At the rear of the property is The Parlour which would have been used for more informal meetings and socials. The family would have used this room to relax – to do sewing, read the newspapers and keep up with the events of the Napoleonic Wars. Friends would have been served afternoon tea here and views from the window would have been over the private gardens at the back of the house (Sadly no longer there) and towards the mountains and hills of Fife.
You might think a bedroom on the ground floor is rather odd, but it was customary to show off your bedroom to visitors, particularly if you had a good one. I can’t imagine wanting to show anyone my mess of a bedroom these days! But it was never just for sleeping and would have been used to entertain visitors as well as for pursuing hobbies. But in later periods this would have probably also become another drawing room.
In the basement there is a wonderful example of a Georgian kitchen with a hearth, pump, one of the first so called ‘BBQ’s’ and a pastry oven. The basement would have been the hub of the servants world. These days it is calm, peaceful and beautifully laid out. But in a busy Georgian home where there might have been between 5-7 servants running the house, this kitchen would have been endlessly busy, smoke filled, noisy with wafts of food smells floating about throughout the day.
The servants would have worked long hours, with some working up to 112 hours a week! They would have got up before the family and gone to bed after them. Most of the servants would have lived in the basement rooms, although in later years some might have lived in the attic rooms as well. This would have been their world and it would have been a constant hive of activity down here and the servant army kept the house well run for the family.
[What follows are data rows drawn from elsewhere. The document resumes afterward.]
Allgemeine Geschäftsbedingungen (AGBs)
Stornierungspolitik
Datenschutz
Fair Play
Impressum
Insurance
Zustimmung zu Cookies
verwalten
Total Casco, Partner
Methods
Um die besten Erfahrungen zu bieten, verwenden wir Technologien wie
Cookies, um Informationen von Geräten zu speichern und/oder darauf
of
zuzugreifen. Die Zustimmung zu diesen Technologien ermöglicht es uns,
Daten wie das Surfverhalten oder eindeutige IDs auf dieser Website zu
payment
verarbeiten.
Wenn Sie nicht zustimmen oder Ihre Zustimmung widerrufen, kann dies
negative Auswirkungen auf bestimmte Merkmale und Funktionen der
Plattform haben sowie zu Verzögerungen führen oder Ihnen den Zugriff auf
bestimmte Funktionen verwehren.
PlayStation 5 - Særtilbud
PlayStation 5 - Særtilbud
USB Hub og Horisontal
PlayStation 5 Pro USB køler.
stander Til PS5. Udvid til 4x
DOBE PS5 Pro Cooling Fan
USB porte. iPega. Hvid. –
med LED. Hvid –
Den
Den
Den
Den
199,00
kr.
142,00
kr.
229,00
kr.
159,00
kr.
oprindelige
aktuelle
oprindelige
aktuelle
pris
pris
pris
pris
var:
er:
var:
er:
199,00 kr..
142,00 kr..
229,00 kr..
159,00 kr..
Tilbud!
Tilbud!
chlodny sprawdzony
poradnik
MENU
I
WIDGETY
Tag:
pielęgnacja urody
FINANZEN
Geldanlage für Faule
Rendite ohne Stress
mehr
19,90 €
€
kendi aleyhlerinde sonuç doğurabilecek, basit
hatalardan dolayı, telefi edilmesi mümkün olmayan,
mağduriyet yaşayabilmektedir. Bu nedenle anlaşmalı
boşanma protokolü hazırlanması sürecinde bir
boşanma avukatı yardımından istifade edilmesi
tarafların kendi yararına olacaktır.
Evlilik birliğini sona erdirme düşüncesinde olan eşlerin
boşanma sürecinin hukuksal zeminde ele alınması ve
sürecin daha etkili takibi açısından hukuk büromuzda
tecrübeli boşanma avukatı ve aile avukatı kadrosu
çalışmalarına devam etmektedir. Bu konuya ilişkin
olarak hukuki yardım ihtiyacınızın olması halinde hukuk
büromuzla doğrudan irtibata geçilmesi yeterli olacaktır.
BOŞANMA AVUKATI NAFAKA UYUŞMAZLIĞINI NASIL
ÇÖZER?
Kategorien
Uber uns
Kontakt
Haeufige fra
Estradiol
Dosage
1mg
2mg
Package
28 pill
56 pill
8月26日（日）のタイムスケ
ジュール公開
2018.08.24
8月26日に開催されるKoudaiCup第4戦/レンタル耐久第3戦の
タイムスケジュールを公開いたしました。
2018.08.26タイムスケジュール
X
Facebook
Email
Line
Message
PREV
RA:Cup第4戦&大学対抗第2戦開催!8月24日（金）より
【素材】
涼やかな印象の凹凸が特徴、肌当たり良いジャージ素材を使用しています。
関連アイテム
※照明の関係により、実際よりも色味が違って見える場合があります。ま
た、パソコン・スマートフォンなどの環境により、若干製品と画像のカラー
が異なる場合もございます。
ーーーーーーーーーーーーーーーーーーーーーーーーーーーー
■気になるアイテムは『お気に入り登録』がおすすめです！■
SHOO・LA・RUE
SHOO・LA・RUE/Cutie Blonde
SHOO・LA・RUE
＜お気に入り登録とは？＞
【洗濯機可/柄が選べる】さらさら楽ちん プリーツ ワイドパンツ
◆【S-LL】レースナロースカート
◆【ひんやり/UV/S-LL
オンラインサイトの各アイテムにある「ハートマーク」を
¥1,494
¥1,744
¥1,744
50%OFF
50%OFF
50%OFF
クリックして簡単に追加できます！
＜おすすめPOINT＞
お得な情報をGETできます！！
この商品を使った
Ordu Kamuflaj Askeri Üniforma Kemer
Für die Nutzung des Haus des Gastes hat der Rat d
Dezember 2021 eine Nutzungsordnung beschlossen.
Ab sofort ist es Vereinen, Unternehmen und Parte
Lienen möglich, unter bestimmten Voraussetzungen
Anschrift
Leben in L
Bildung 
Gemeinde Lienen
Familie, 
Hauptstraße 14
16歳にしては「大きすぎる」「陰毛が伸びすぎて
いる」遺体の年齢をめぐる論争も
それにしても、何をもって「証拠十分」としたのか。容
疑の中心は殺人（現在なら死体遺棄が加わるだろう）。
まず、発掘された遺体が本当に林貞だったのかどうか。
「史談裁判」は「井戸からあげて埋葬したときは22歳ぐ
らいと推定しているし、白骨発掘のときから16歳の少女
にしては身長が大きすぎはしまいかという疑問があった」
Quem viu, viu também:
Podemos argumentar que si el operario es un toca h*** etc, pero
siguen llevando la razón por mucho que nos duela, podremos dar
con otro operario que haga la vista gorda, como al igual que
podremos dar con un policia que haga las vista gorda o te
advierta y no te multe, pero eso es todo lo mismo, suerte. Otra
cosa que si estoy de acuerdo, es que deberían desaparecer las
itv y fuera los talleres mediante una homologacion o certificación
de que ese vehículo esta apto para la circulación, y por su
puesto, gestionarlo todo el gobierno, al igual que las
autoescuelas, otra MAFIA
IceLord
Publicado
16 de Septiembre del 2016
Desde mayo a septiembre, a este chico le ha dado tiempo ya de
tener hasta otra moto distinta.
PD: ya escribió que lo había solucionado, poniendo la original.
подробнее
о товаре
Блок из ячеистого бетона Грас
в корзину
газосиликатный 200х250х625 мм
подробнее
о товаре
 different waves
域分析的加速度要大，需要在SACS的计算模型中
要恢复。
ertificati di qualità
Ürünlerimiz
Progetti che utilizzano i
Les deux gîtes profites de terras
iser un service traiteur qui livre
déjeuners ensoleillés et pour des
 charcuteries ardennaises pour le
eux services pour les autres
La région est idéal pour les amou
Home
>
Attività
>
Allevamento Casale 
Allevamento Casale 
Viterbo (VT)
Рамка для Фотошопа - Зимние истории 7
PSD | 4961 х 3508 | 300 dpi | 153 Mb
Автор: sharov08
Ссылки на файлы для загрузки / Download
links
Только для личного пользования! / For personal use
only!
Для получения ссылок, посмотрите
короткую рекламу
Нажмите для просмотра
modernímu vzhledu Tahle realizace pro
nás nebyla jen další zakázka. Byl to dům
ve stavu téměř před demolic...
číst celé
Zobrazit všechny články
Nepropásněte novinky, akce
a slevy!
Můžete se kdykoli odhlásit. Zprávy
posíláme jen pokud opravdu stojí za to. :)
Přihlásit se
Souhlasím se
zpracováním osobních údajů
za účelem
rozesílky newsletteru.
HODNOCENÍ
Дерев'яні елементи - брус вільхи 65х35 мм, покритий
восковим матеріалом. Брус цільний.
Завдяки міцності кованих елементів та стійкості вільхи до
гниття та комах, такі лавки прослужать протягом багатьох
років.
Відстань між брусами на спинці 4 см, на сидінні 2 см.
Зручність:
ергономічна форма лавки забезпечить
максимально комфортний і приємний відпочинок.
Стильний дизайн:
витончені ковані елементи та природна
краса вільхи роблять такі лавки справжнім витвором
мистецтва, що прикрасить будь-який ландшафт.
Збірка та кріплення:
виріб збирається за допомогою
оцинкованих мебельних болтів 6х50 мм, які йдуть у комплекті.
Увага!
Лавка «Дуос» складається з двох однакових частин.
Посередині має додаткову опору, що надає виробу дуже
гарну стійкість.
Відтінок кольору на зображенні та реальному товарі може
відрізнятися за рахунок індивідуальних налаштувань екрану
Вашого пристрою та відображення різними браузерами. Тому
There is a well stocked Pantry which houses the water pump. When the house was first built the owners would have had the option of what they wanted to include in their kitchen. A pastry oven would have been the height of fashion and enabled the lady of the house to really show off at dinner parties. It is clear that no expense was spared by the Lamont family in ensuring their new house in Charlotte Square, established their status in Georgian Society within the new town in Edinburgh.
In the basement you can also see the wine cellar, the safe room, a servants bedroom, the outside access to the cold store or ice store and another room, which is currently used as the gift shop but would have been part of the kitchen network in the Georgian era.
We spent about 2.5 hours here and that was a good amount of time to learn about the house, allow William time to do the activities and a really good time to look at the paintings and the furniture as well as chat to the informative guides.
I’d really recommend this wonderful house in the heart of the New Town as a must see on your visit to Edinburgh!
Need to know information before your visit
National Trust members get free entry
Entry fees for non members are (As at April 1st 2020)
One Adult Family £12.50
Opening times: Currently closed due to COVID-19 – see website for up to date opening hours
If you want to have a look at the website before your visit:
What can I do afterwards?
There is plenty to go and do after your visit nearby:
Walk in the Princes Street Gardens
Visit The National Gallery of Scotland
Visit Gladstones Land – another National Trust for Scotland property
Wander around New Town and marvel at the beautiful architecture
Sample one of the delightful cafes and restaurants around George Street and the little roads off of it. There is no cafe at The Georgian House, but there are so many within a few minutes walk you will be spoiled for choice!